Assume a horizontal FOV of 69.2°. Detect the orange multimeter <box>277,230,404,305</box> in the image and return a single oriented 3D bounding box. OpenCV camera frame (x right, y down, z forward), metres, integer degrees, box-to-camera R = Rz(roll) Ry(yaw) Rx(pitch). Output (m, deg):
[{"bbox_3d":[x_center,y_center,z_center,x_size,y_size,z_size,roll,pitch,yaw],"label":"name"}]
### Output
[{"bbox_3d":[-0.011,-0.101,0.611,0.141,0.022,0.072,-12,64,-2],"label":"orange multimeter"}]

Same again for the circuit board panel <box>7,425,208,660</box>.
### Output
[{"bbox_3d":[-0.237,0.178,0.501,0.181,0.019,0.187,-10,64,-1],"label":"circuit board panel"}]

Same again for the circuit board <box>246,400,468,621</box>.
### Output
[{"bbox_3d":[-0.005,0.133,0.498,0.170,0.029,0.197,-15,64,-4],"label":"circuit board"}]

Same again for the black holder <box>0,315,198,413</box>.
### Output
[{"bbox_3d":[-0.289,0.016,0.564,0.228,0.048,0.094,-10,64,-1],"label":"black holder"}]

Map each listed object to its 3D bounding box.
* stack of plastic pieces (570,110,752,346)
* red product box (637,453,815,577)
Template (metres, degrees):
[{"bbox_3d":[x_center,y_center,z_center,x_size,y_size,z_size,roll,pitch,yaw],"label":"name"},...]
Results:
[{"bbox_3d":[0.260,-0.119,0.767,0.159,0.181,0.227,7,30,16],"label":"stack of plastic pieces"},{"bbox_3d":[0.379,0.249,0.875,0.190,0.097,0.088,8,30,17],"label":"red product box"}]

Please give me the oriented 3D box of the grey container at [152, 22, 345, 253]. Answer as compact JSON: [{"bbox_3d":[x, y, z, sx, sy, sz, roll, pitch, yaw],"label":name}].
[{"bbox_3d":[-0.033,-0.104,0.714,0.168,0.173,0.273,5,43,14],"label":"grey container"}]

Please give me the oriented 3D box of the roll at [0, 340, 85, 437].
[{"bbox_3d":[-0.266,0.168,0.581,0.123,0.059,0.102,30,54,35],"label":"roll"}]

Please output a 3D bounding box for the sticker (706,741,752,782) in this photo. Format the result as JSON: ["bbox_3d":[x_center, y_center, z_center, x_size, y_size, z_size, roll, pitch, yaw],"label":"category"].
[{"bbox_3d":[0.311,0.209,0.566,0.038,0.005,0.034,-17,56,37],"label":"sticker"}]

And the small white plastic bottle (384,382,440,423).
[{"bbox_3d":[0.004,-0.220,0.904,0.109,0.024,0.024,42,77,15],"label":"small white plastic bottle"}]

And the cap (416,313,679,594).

• TASK OBJECTIVE: Exactly reproduce every line of the records.

• TASK SOLUTION:
Assume a horizontal FOV of 69.2°. Detect the orange multimeter <box>277,230,404,305</box> in the image and return a single oriented 3D bounding box. OpenCV camera frame (x right, y down, z forward), metres, integer degrees, box-to-camera R = Rz(roll) Ry(yaw) Rx(pitch). Output (m, deg):
[{"bbox_3d":[x_center,y_center,z_center,x_size,y_size,z_size,roll,pitch,yaw],"label":"name"}]
### Output
[{"bbox_3d":[-0.011,-0.101,0.611,0.141,0.022,0.072,-12,64,-2],"label":"orange multimeter"}]

Same again for the circuit board panel <box>7,425,208,660</box>.
### Output
[{"bbox_3d":[-0.237,0.178,0.501,0.181,0.019,0.187,-10,64,-1],"label":"circuit board panel"}]

Same again for the circuit board <box>246,400,468,621</box>.
### Output
[{"bbox_3d":[-0.005,0.133,0.498,0.170,0.029,0.197,-15,64,-4],"label":"circuit board"}]

Same again for the black holder <box>0,315,198,413</box>.
### Output
[{"bbox_3d":[-0.289,0.016,0.564,0.228,0.048,0.094,-10,64,-1],"label":"black holder"}]

Map each listed object to its 3D bounding box.
* stack of plastic pieces (570,110,752,346)
* red product box (637,453,815,577)
Template (metres, degrees):
[{"bbox_3d":[x_center,y_center,z_center,x_size,y_size,z_size,roll,pitch,yaw],"label":"name"},...]
Results:
[{"bbox_3d":[0.260,-0.119,0.767,0.159,0.181,0.227,7,30,16],"label":"stack of plastic pieces"},{"bbox_3d":[0.379,0.249,0.875,0.190,0.097,0.088,8,30,17],"label":"red product box"}]

Please give me the oriented 3D box of the grey container at [152, 22, 345, 253]. Answer as compact JSON: [{"bbox_3d":[x, y, z, sx, sy, sz, roll, pitch, yaw],"label":name}].
[{"bbox_3d":[-0.033,-0.104,0.714,0.168,0.173,0.273,5,43,14],"label":"grey container"}]

Please give me the oriented 3D box of the roll at [0, 340, 85, 437].
[{"bbox_3d":[-0.266,0.168,0.581,0.123,0.059,0.102,30,54,35],"label":"roll"}]

Please output a 3D bounding box for the sticker (706,741,752,782) in this photo. Format the result as JSON: ["bbox_3d":[x_center, y_center, z_center, x_size, y_size, z_size, roll, pitch, yaw],"label":"category"].
[{"bbox_3d":[0.311,0.209,0.566,0.038,0.005,0.034,-17,56,37],"label":"sticker"}]

And the small white plastic bottle (384,382,440,423).
[{"bbox_3d":[0.004,-0.220,0.904,0.109,0.024,0.024,42,77,15],"label":"small white plastic bottle"}]

And the cap (416,313,679,594).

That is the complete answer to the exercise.